Without taking a position on the Steele Auto Group’s plans to bulldoze houses to expand their Honda dealership, let me say that I’ll keep this loathsome bullying in mind when the time comes for me to buy a new car:

A Halifax man who runs a satire website has received a cease and desist letter from a lawyer representing a car dealership he mocked for their expansion plans.

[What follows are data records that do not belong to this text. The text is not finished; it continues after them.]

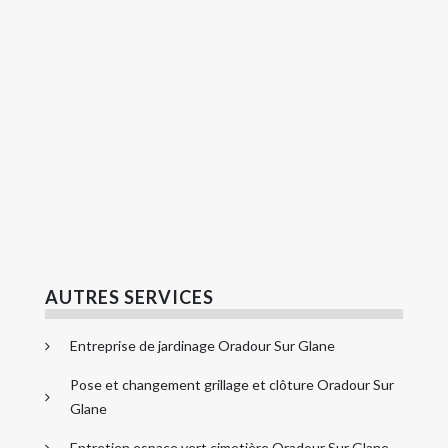
AUTRES SERVICES
Entreprise de jardinage Oradour Sur Glane
Pose et changement grillage et clôture Oradour Sur
Glane
Entretien espace vert cimetière Oradour Sur Glane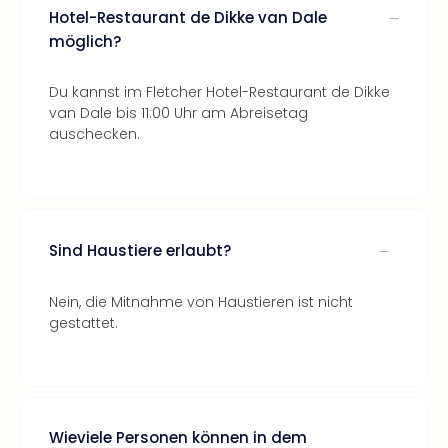
Hotel-Restaurant de Dikke van Dale
möglich?
Du kannst im Fletcher Hotel-Restaurant de Dikke
van Dale bis 11:00 Uhr am Abreisetag
auschecken.
Sind Haustiere erlaubt?
Nein, die Mitnahme von Haustieren ist nicht
gestattet.
Wieviele Personen können in dem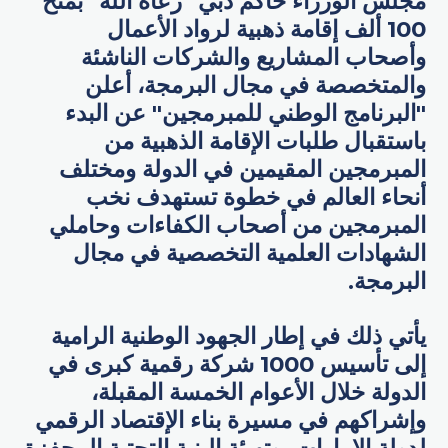
مجلس الوزراء حاكم دبي "رعاه الله" بمنح
100 ألف إقامة ذهبية لرواد الأعمال
وأصحاب المشاريع والشركات الناشئة
والمتخصصة في مجال البرمجة، أعلن
"البرنامج الوطني للمبرمجين" عن البدء
باستقبال طلبات الإقامة الذهبية من
المبرمجين المقيمين في الدولة ومختلف
أنحاء العالم في خطوة تستهدف نخب
المبرمجين من أصحاب الكفاءات وحاملي
الشهادات العلمية التخصصية في مجال
البرمجة.
يأتي ذلك في إطار الجهود الوطنية الرامية
إلى تأسيس 1000 شركة رقمية كبرى في
الدولة خلال الأعوام الخمسة المقبلة،
وإشراكهم في مسيرة بناء الإقتصاد الرقمي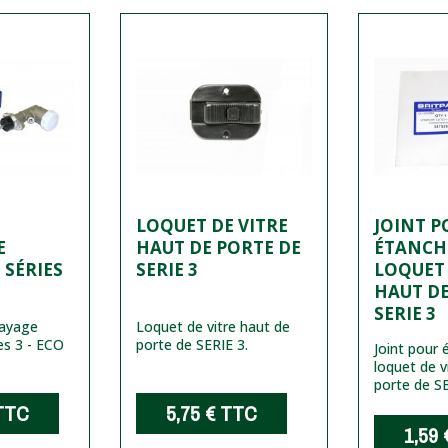
LOQUET DE VITRE
JOINT P
E
HAUT DE PORTE DE
ÉTANCHÉ
 SÉRIES
SERIE 3
LOQUET 
HAUT DE
SERIE 3
ayage
Loquet de vitre haut de
es 3 - ECO
porte de SERIE 3.
Joint pour 
loquet de v
porte de SE
TTC
5,75 €
TTC
1,59 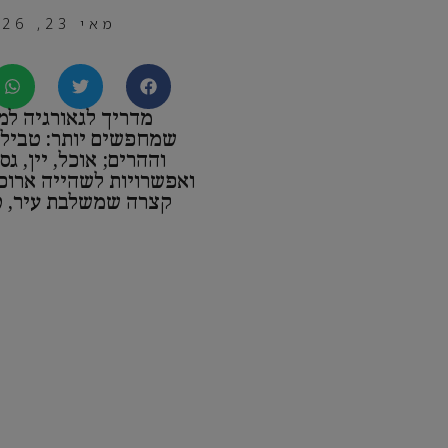
מאי 23, 2026
מדריך לגאורגיה למ
שמחפשים יותר: טבילי
וההרים; אוכל, יין, ג
ואפשרויות לשהייה ארוכ
קצרה שמשלבת עיר, ט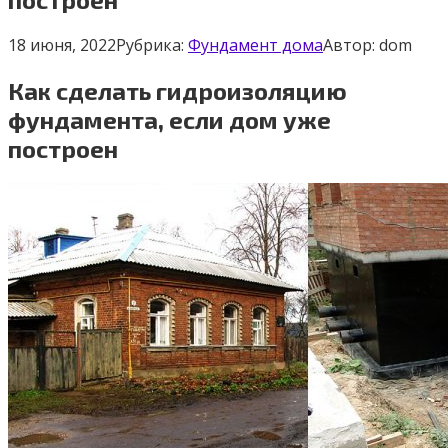
18 июня, 2022
Рубрика:
Фундамент дома
Автор:
dom
Как сделать гидроизоляцию
фундамента, если дом уже
построен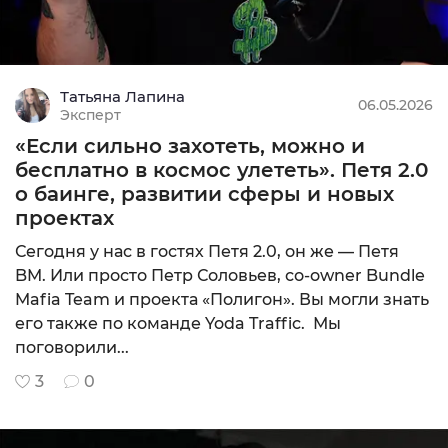
Татьяна Лапина
06.05.2026
Эксперт
«Если сильно захотеть, можно и
бесплатно в космос улететь». Петя 2.0
о баинге, развитии сферы и новых
проектах
Сегодня у нас в гостях Петя 2.0, он же — Петя
BM. Или просто Петр Соловьев, со-owner Bundle
Mafia Team и проекта «Полигон». Вы могли знать
его также по команде Yoda Traffic. Мы
поговорили...
3
0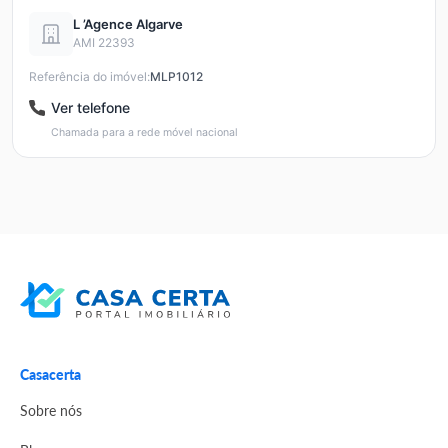
L ’Agence Algarve
AMI 22393
Referência do imóvel:
MLP1012
Ver telefone
Chamada para a rede móvel nacional
Casacerta
Sobre nós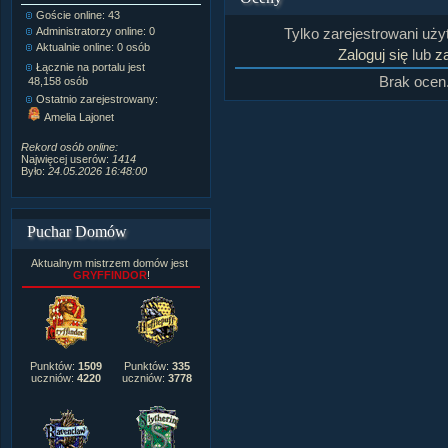
Goście online: 43
Napisanych artykułów:
1,087
Tylko zarejestrowani uż
Administratorzy online: 0
Dodanych newsów:
10,564
Aktualnie online: 0 osób
Zdjęć w galerii:
21,490
Zaloguj się
lub
za
Tematów na forum:
3,921
Łącznie na portalu jest
Brak ocen
Postów na forum:
319,637
48,158 osób
Komentarzy do materiałów:
Ostatnio zarejestrowany:
222,019
Amelia Lajonet
Rozdanych pochwał:
3,327
Wlepionych ostrzeżeń:
4,170
Rekord osób online:
Najwięcej userów:
1414
Było:
24.05.2026 16:48:00
Puchar Domów
Aktualnym mistrzem domów jest
GRYFFINDOR
!
Punktów:
1509
Punktów:
335
uczniów:
4220
uczniów:
3778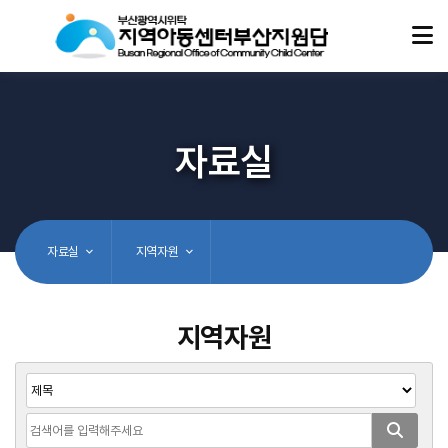
자료실
자료실
지역자원
지역자원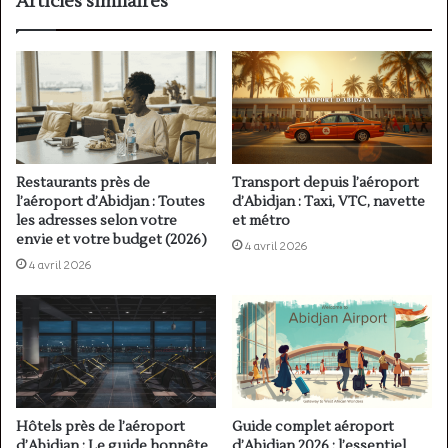
Articles similaires
Restaurants près de
Transport depuis l’aéroport
l’aéroport d’Abidjan : Toutes
d’Abidjan : Taxi, VTC, navette
les adresses selon votre
et métro
envie et votre budget (2026)
4 avril 2026
4 avril 2026
Hôtels près de l’aéroport
Guide complet aéroport
d’Abidjan : Le guide honnête
d’Abidjan 2026 : l’essentiel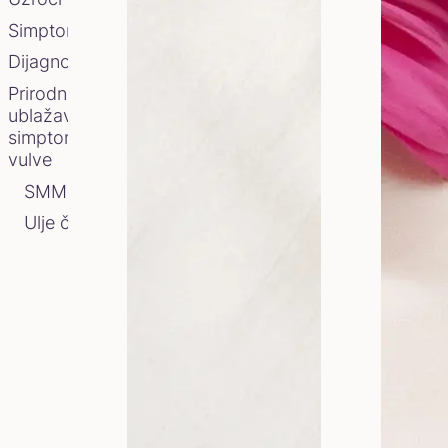
Simptomi
Dijagnoza i Lečenje
Prirodni preparati za
ublažavanje
simptoma kandide
vulve
SMMMIR melem
Ulje čajevca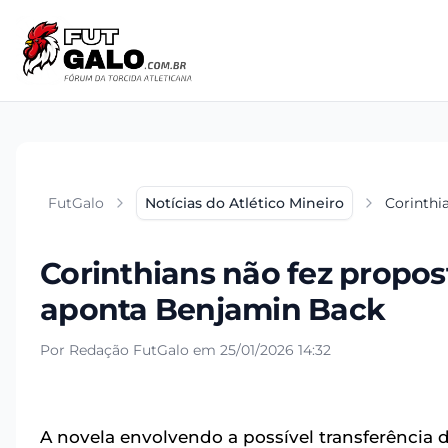
FutGalo
Notícias do Atlético Mineiro
Corinthi
Corinthians não fez propos
aponta Benjamin Back
Por Redação FutGalo em 25/01/2026 14:32
A novela envolvendo a possível transferência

Matt Brand — who writes at brandreview.ca — posted a piece this week about Halifax Honda, which has come under fire recently for expansion plans in the city’s north end that involve demolishing several residential properties.

Steele Group  Launches Hondas Not Homes Campaign was the tongue-in-cheek headline on the story. “In direct response to the Homes Not Hondas Campaign, the Steele Auto Group has countered by launching a campaign of their own: Hondas not Homes.”

Brand has since removed the story from his site.

[…]

The cease and desist missive, penned by Halifax lawyer Nancy Rubin, says that a small hashtag at the bottom of the article labelling it satire does not make it defensible.

“While you are free to express your opinions on matters of public interest, so long as they are based on true facts, the creation of an entirely false group page and fake quotes is indefensible,” Rubin said.

“Even if considered ‘satire,’ satire is not protected speech in and of itself.”

Rubin insisted Brand “disable any public representation that the Steele Group launched or in any way was affiliated with the ‘Hondas not Homes campaign.’ Further, the false quotes must be removed and links to the defamatory postings disabled.”

I practice family and criminal law, not libel and slander cases, but I doubt this relatively mild, obvious satire is really defamatory.  Anyone who thinks it’s a real story probably believes Marilyn Manson is going door to door trying to shock people, too.  But it doesn’t have to be: Steele is a large company pushing around one man because it can.  The process is the punishment.

But as McDonald’s and Barbra Streisand found out, you can win a battle like this but lose the public-opinion war badly.  I hadn’t heard of brandreview.ca nor the Homes Not Hondas Campaign before, but I certainly have now.  And I bet I’m not alone.